Sixteen countries are involved in the RCEP talks: the 10 members of ASEAN and the six nations that have free-trade agreements with the regional bloc.

Those 16 states have a total population of more than 3.5 billion and account for about 28 percent of global trade. In the year to March 2018, they took about 59 percent of New Zealand goods exports and 52.1 percent of New Zealand’s services exports – a combined value of over $45 billion, according to the Ministry of Foreign Affairs and Trade. 

For New Zealand, major benefits could include the elimination of tariffs into India on products of key export interest and better market access for New Zealand businesses in a range of key Asian countries. Negotiations have been underway since 2012.  

Participants decided on an additional round of talks last month, with leaders aiming to announce the conclusion of negotiations in November.
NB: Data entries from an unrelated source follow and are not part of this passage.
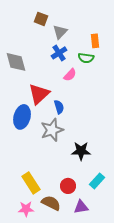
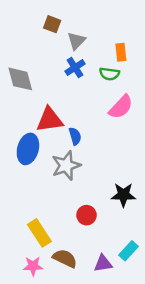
pink semicircle: (70, 75) -> (121, 107), moved, size x1.5
red triangle: (39, 94) -> (50, 120), turned 35
black star: (81, 151) -> (123, 195), moved
cyan rectangle: (97, 181) -> (129, 251), moved
red circle: (68, 186) -> (87, 215), moved

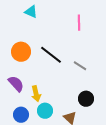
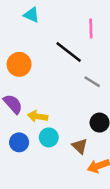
black line: (51, 55) -> (69, 52), moved
yellow arrow: (36, 94) -> (38, 116), turned 112

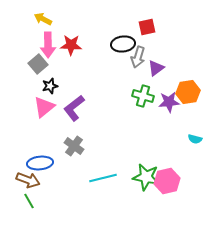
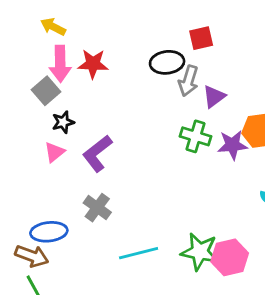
pink triangle: (44, 107) -> (55, 152), size x0.7

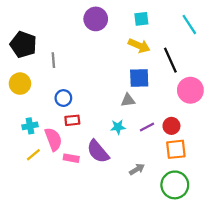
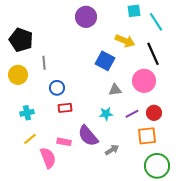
cyan square: (141, 19) -> (134, 11), moved
cyan line: (189, 25) -> (156, 22), moved
gray line: (53, 60) -> (44, 63), moved
blue square: (139, 78) -> (105, 61), moved, turned 30
pink circle: (190, 90) -> (144, 81), moved
pink semicircle: (53, 139) -> (48, 158), moved
orange square: (176, 149) -> (147, 136), moved
gray arrow: (137, 169) -> (112, 150), moved

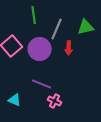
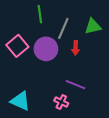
purple line: (42, 84) -> (76, 85), moved
cyan triangle: (15, 100) -> (20, 101), size x1.5

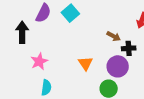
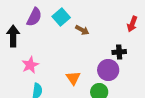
brown arrow: (114, 36) -> (82, 30), moved
orange triangle: (85, 63) -> (73, 78), moved

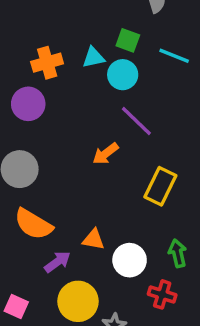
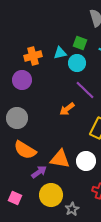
orange triangle: (93, 240) -> (60, 159), size x1.5
white circle: (130, 260) -> (86, 161), moved

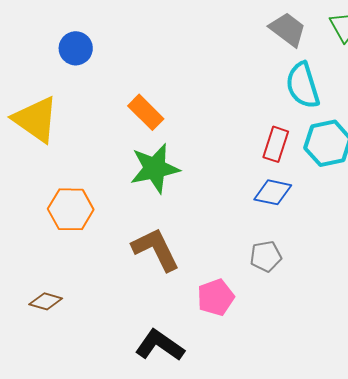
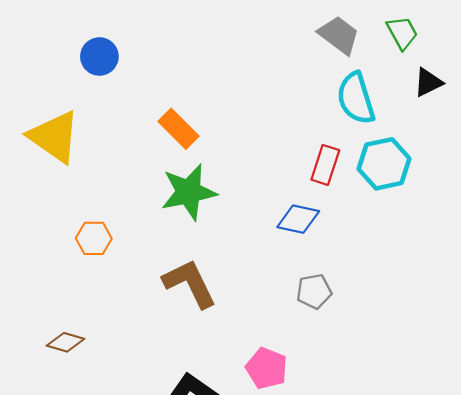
blue diamond: (273, 192) -> (298, 219), moved
orange hexagon: (71, 209) -> (94, 238), size x0.7
pink pentagon: (216, 297) -> (267, 368), moved, turned -30

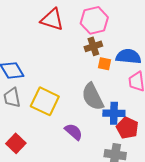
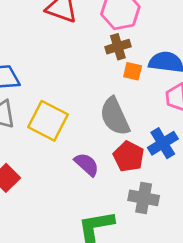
blue cross: (114, 113) -> (163, 143), moved, turned -35
red pentagon: (127, 128) -> (129, 156), moved

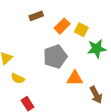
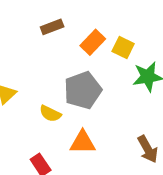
yellow semicircle: (18, 78) -> (50, 114), moved
orange triangle: (75, 78) -> (83, 142), moved

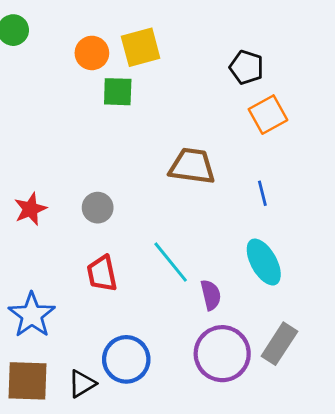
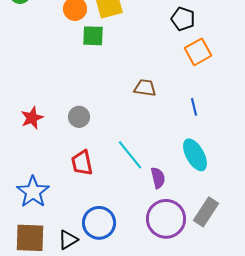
brown trapezoid: (192, 166) -> (145, 88), size x0.7

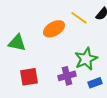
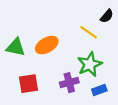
yellow line: (79, 18) -> (89, 32), moved
orange ellipse: (54, 29) -> (47, 45), moved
“An accommodation between the big economies will be key. New Zealand is confident that all 16 participants are committed to realising the value of RCEP this year,” O’Connor said.

In addition to the direct commercial benefits, a successful RCEP would have significant strategic value, he said.

ASEAN comprises Brunei-Darussalam, Cambodia, Indonesia, Laos, Malaysia, Myanmar, the Philippines, Singapore, Thailand and Vietnam. The other countries involved are Australia, China, India, Japan, Korea, and New Zealand.

At a time of considerable turbulence in international trade policy – the sharpest rise in protectionism since 1995, erosion of support for the multilateral trading system, increasing unilateralism – regional integration initiatives such as RCEP become increasingly valuable, O'Connor said.

New Zealand is seeking the removal of barriers to trade in goods across all sectors under RCEP. 

“We’re seeking market access for all of New Zealand’s key export interest across all sectors. It is critical for all New Zealand exporters that we are part of these types of regional arrangements,” he said.

A key issue – for India in particular – has been the dairy sector.

While India is the largest producer of dairy in the world, dairy is politically important and sensitive for India, said O’Connor.

However, demand for dairy products in India is growing faster than domestic supply. This trend is expected to continue, even with increases in domestic production, and will compound the existing pressure on food price inflation, he said. 

Last month, RS Sodhi, managing director of Amul, India's biggest dairy cooperative, accused Australia and New Zealand of trying to "destroy" the local industry. Having already wrecked Sri Lanka's dairy market, the pair had a "hidden agenda" to end India's self-reliance in milk production, New Delhi-based DownToEarth quoted him as saying. 

O'Connor said New Zealand seeks to complement India's local supply to meet demand growth from premium food importers in India's "organised" or commercial dairy sector. New Zealand’s annual dairy production is less than 13 percent of India’s with New Zealand producing around 21.3 million tonnes versus India’s 167 million tonnes. 

“New Zealand has been emphasising that we could only ever supply a small share of the total Indian dairy market,” he said.